Quoted text

# Logitech G27?



## Ingo (Oct 13, 2010)

Hi guys, I've been playing car games for ages and I've always used a joystick (PS2) and the keyboard (PC) These days car games are designed to be played with a steering wheel (some of them) so my keyboard cant handle it, I bought NFS Shift 2 the other day and I can't play it because the cars end up in the wall or on the grass! TDU2 works ok but that is it, I also have GRID and have had it for about 2-3 years I think and I've never been able to play it because of the same problems I have with Shift2. I have a little money saved up so I was thinking about getting myself a little treat in a proper steering wheel. So my question is...

Is it any good ? i.e worth the money ? 

Any other steering wheels I should check out ?

Thanks in advance. 

Ingo


----------



## tmitch45 (Jul 29, 2006)

Exercise directions
Give the Logitech G27 thread again from "## Ingo (Oct" up to and including "the money ?", switching "joystick" to "gamepad".

Dataset records

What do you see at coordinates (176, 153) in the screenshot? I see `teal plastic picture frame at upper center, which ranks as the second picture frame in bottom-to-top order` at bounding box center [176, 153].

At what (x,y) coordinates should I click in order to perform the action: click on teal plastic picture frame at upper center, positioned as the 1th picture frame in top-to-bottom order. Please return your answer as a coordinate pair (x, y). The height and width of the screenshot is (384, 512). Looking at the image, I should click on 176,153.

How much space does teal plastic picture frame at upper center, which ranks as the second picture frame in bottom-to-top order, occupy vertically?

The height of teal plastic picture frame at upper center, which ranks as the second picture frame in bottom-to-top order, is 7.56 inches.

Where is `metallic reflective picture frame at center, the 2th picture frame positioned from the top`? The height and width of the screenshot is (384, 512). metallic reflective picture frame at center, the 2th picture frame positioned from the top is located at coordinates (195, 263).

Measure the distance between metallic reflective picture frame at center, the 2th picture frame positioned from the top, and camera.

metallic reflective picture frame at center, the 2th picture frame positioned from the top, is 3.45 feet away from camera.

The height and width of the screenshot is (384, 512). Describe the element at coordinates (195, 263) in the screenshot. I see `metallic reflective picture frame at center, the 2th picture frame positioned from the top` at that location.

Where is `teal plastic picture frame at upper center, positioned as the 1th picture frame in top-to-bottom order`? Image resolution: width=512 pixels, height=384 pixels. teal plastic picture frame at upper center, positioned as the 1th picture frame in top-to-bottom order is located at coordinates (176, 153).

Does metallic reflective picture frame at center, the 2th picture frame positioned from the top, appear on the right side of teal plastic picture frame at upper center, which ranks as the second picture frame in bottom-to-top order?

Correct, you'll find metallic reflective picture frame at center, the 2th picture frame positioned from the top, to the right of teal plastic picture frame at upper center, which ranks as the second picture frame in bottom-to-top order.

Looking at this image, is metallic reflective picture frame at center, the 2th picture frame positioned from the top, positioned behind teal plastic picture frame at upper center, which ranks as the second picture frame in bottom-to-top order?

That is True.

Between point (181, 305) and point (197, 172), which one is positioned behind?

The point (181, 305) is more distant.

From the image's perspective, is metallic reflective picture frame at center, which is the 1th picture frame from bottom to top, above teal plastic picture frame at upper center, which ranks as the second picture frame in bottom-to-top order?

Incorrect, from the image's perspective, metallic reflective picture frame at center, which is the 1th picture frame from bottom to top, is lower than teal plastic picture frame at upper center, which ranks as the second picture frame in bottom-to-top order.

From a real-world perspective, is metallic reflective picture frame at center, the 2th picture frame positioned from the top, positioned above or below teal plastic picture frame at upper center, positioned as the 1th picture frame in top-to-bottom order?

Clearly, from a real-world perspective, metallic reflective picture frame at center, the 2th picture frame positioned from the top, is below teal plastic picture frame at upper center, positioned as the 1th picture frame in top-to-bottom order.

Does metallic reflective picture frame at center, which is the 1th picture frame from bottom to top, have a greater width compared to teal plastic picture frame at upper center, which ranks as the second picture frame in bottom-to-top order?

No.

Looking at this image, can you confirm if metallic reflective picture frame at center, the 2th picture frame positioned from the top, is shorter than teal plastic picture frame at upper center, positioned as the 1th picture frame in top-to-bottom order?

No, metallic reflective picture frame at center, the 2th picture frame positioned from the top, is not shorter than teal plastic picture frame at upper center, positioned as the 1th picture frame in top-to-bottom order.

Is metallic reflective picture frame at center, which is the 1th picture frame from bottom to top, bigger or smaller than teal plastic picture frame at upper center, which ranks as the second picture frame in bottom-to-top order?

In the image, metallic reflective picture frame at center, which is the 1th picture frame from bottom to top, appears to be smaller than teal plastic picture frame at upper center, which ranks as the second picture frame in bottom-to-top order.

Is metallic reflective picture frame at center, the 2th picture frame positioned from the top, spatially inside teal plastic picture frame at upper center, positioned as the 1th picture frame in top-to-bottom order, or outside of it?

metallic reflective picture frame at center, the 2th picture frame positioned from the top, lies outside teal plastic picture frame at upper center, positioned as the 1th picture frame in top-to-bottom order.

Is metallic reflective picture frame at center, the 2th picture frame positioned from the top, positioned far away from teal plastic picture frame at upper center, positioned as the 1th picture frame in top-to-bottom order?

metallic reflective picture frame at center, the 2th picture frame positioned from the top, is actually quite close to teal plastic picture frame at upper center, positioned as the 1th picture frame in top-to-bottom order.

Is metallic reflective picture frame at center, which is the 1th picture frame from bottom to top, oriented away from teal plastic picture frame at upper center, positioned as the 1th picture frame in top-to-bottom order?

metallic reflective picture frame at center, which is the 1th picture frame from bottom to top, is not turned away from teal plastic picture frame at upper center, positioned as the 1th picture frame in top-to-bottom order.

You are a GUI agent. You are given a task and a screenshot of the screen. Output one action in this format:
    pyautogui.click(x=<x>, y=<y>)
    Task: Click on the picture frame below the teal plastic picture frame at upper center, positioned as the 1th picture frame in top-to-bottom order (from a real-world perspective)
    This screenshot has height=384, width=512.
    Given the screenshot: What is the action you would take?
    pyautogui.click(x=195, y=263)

Expected answer
## Ingo (Oct 13, 2010)

Hi guys, I've been playing car games for ages and I've always used a gamepad (PS2) and the keyboard (PC) These days car games are designed to be played with a steering wheel (some of them) so my keyboard cant handle it, I bought NFS Shift 2 the other day and I can't play it because the cars end up in the wall or on the grass! TDU2 works ok but that is it, I also have GRID and have had it for about 2-3 years I think and I've never been able to play it because of the same problems I have with Shift2. I have a little money saved up so I was thinking about getting myself a little treat in a proper steering wheel. So my question is...

Is it any good ? i.e worth the money ?